На протяжении всего периода, когда писалась книга, я получала неоценимую помощь и поддержку. В первую очередь – от ближайших коллег по ИГИТИ НИУ ВШЭ и ШАГИ РАНХиГС, где я имела удовольствие работать. Значительная часть исследовательских сюжетов и, соответственно, глав появилась в результате моего участия в коллективных проектах, инициаторам которых я бесконечно признательна: в сущности, книги не было бы без Натальи Самутиной, Марии Майофис, Ильи Кукулина, Константина Богданова, Валерия Вьюгина, Ольги Розенблюм, Александры Ураковой. Статьи, на основе которых написаны главы, публиковались в журналах «Новое литературное обозрение», «Неприкосновенный запас», «Социологическое обозрение», а также в сборнике «Второй Всесоюзный съезд советских писателей (Идеология исторического перехода и трансформация советской литературы)» (издательство «Алетейя», в печати) – я благодарна за эту возможность, за важные рекомендации, за внимательную редактуру Ирине Прохоровой, Николаю Поселягину, Марии Майофис, Александру Дмитриеву, Абраму Рейтблату, Кириллу Кобрину, Илье Калинину, Александру Ф. Филиппову, Марине Пугачевой, Валерию Вьюгину. Я хочу также поблагодарить всех, от кого получала «обратную связь», – коллег, оппонировавших мои доклады, придирчиво читавших первые версии текстов, откликавшихся на мои просьбы о консультации; всех, кто щедро делился своими соображениями, критическими замечаниями или просто дружеским участием: Бориса Степанова (чья бескомпромиссная критика не раз побуждала меня радикально переиначивать написанное), Татьяну Дашкову, Галину Орлову, Михаила Рожанского, Сергея Зенкина, Ольгу Бессмертную, Лорана Кумеля, Михаила Немцева, Евгению Воробьеву (Вежлян), Павла Спиваковского, Сергея Козлова, Татьяну Кобзареву, Любовь Борусяк, Светлану Маслинскую, Сергея Ушакина, Маттиаса Швартца, Алексея Юрчака, Илью Дементьева, Оксану Орлову, Ксению Зорину, Любовь Сумм, Светлану Силакову, Станислава Львовского, Александра Иличевского, Сергея Кузнецова.

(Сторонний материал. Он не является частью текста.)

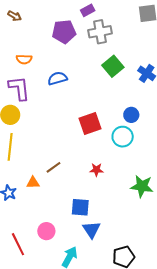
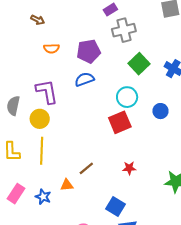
purple pentagon: (64, 32) -> (89, 51), moved
orange semicircle: (24, 59) -> (51, 48), moved
cyan circle: (123, 137) -> (127, 97), moved
blue square: (80, 207) -> (115, 206), turned 30

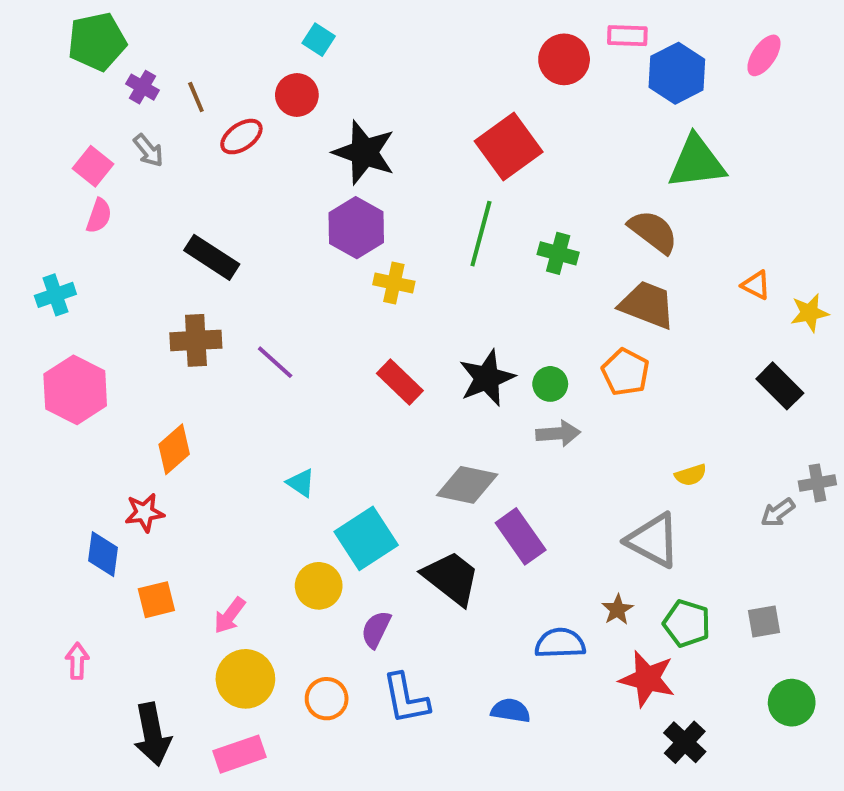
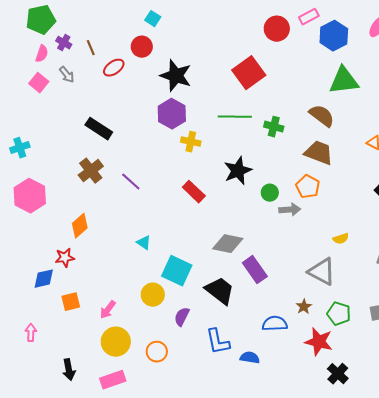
pink rectangle: (627, 36) -> (309, 17), turned -30
pink semicircle: (99, 216) -> (42, 54), moved
green line: (481, 234) -> (235, 117), turned 76
brown cross: (196, 340) -> (91, 171), turned -35
black star: (487, 378) -> (238, 171), moved
gray arrow: (558, 433) -> (290, 210), moved
cyan square: (366, 538) -> (177, 271), turned -32
blue diamond: (103, 554) -> (44, 279), turned 70
blue L-shape: (406, 699) -> (218, 342), moved
black arrow: (152, 734) -> (69, 370), size x0.7

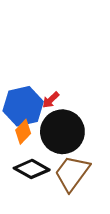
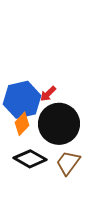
brown trapezoid: (72, 173) -> (68, 163), size x0.7

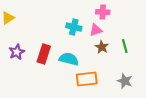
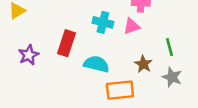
brown star: (102, 47) -> (143, 64), moved
red rectangle: (44, 54) -> (66, 43), moved
gray star: (125, 81) -> (172, 77), moved

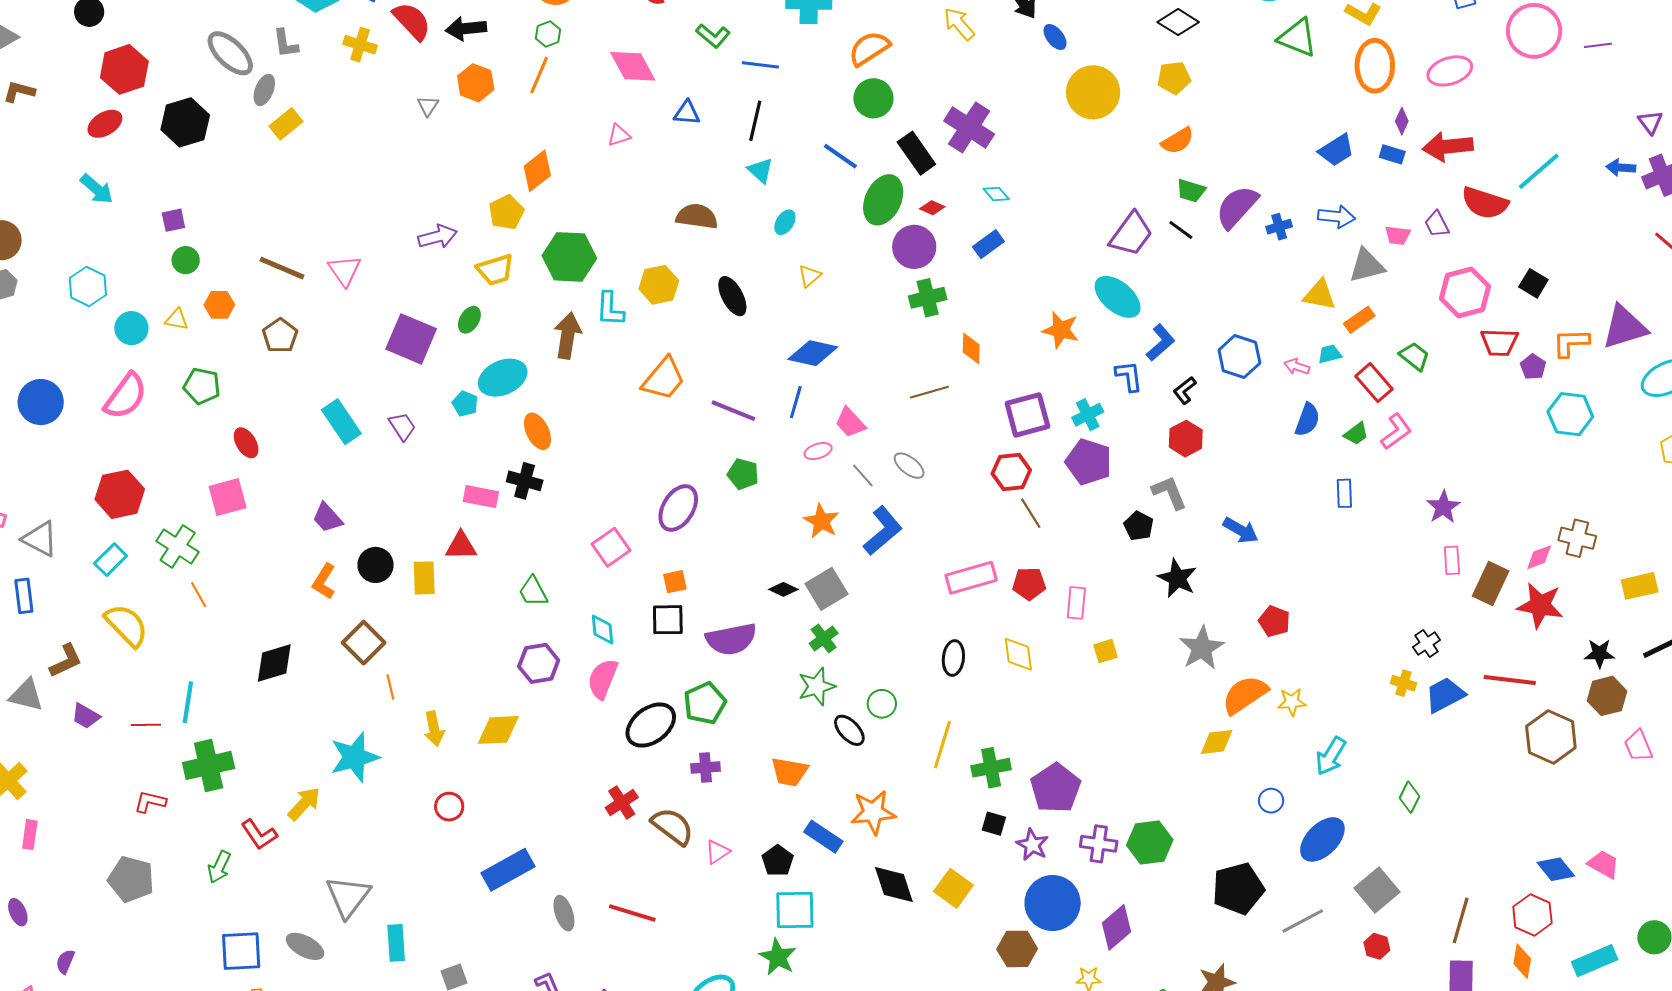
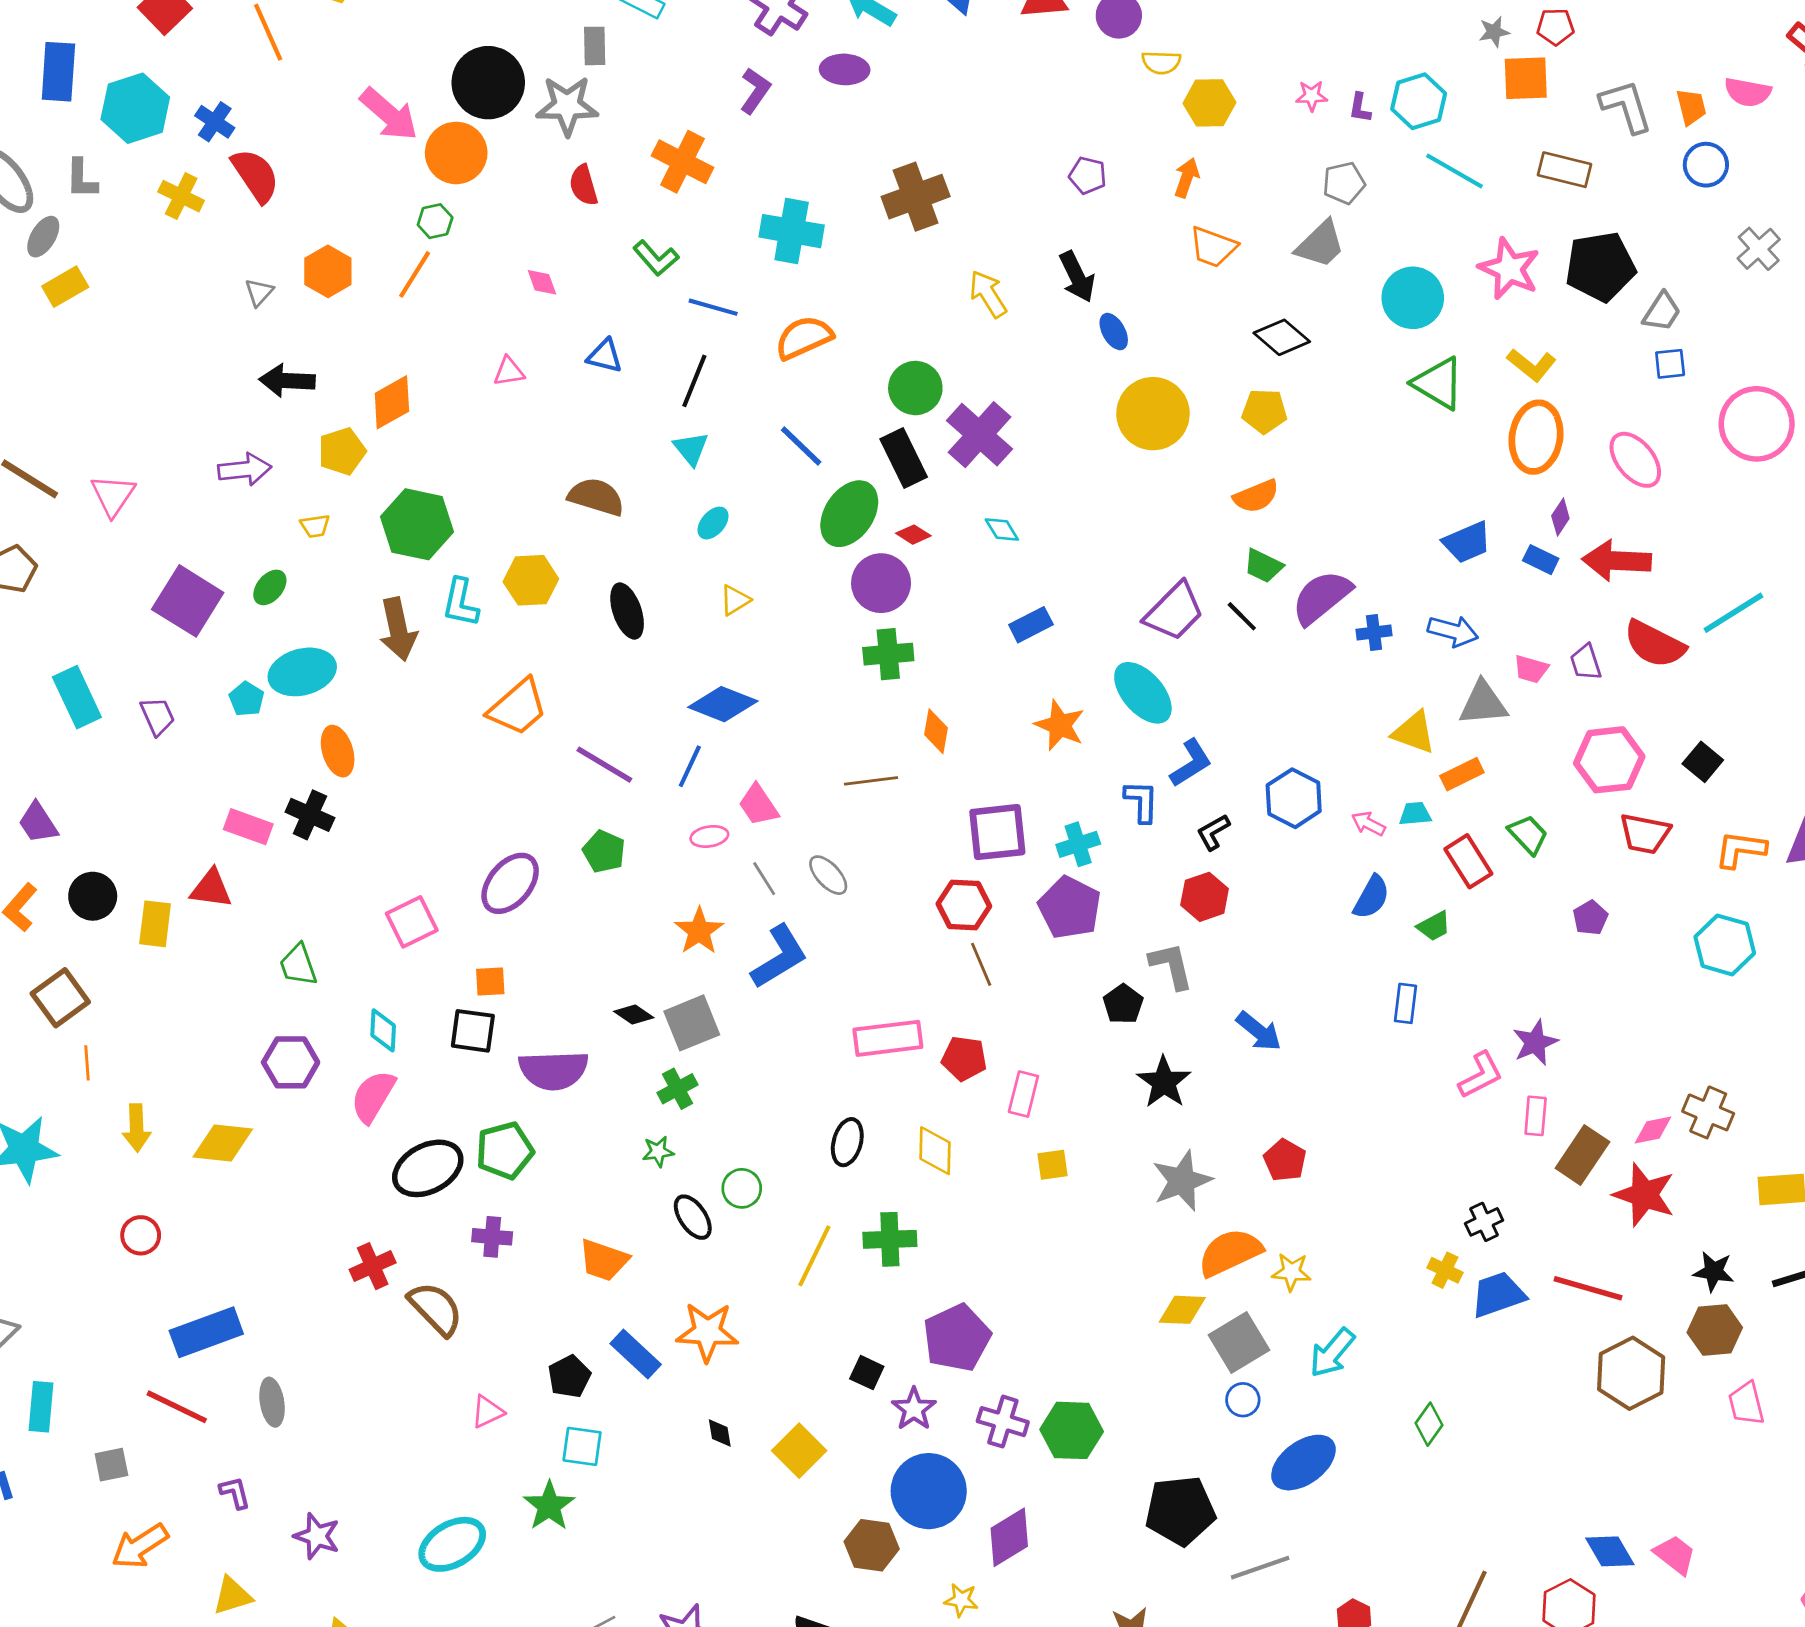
black arrow: (466, 29) -> (287, 381), moved
orange semicircle: (869, 48) -> (804, 338), moved
pink diamond: (633, 66) -> (542, 282), size x0.5
pink ellipse: (1450, 71) -> (1635, 460), turned 60
green circle: (873, 98) -> (915, 388), moved
blue rectangle: (988, 244) -> (1031, 625), moved
yellow trapezoid: (495, 270) -> (315, 526), size x0.6
brown arrow: (568, 336) -> (398, 629), turned 150
purple pentagon: (1533, 367) -> (1590, 918), moved
pink L-shape: (1396, 432) -> (1481, 1075), moved
green star: (817, 686) -> (658, 1152), size x0.6
green cross: (991, 768) -> (890, 1239), moved
pink triangle: (717, 852) -> (487, 1412), moved
black diamond: (894, 885) -> (720, 1433), size x0.5
gray square: (1377, 890) -> (1239, 1343), moved
cyan square: (795, 910) -> (582, 1446), size x0.7
red line: (632, 913) -> (177, 1407), moved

Моя особая глубокая признательность – Игорю Вишневецкому, Константину Шумову, Евгению Когану и анонимным респондентам, благодаря которым была написана последняя, наверное самая значимая для меня часть этой книги, «Место смерти. Мемориализация войны и образы Ленинградской блокады».
Спасибо Игорю Гаврилову, Владимиру Лагранжу, Павлу Маркину, Игорю Пальмину, Владимиру Уборевичу, а также Надежде Баталовой, Дмитрию Воздвиженскому (мл.), Христине Соколаевой, Елене Узбяковой, чья великодушная помощь сделала возможной публикацию иллюстраций.
Для меня важно, что книга вышла в издательском доме «НЛО»; я благодарна Ирине Прохоровой и всем сотрудникам издательства, приложившим усилия к тому, чтобы это случилось.
Но в наибольшей мере книга обязана своим появлением Борису Дубину, чья научная и просветительская деятельность представляется мне сильнейшим импульсом к возвращению «чувства реальности», способности присутствовать «здесь и сейчас», видеть других и другое. Предполагаю, что силы этого импульса хватит еще не на одну книгу его учеников.
И, конечно, я признательна моей семье – Святославу Каспэ, моему первому читателю, адресату и собеседнику; нашим родителям, чей опыт жизни в позднем СССР неоднократно помогал в работе над этой книгой; и сыну Яше, который никогда не дает забыть, что такое реальность.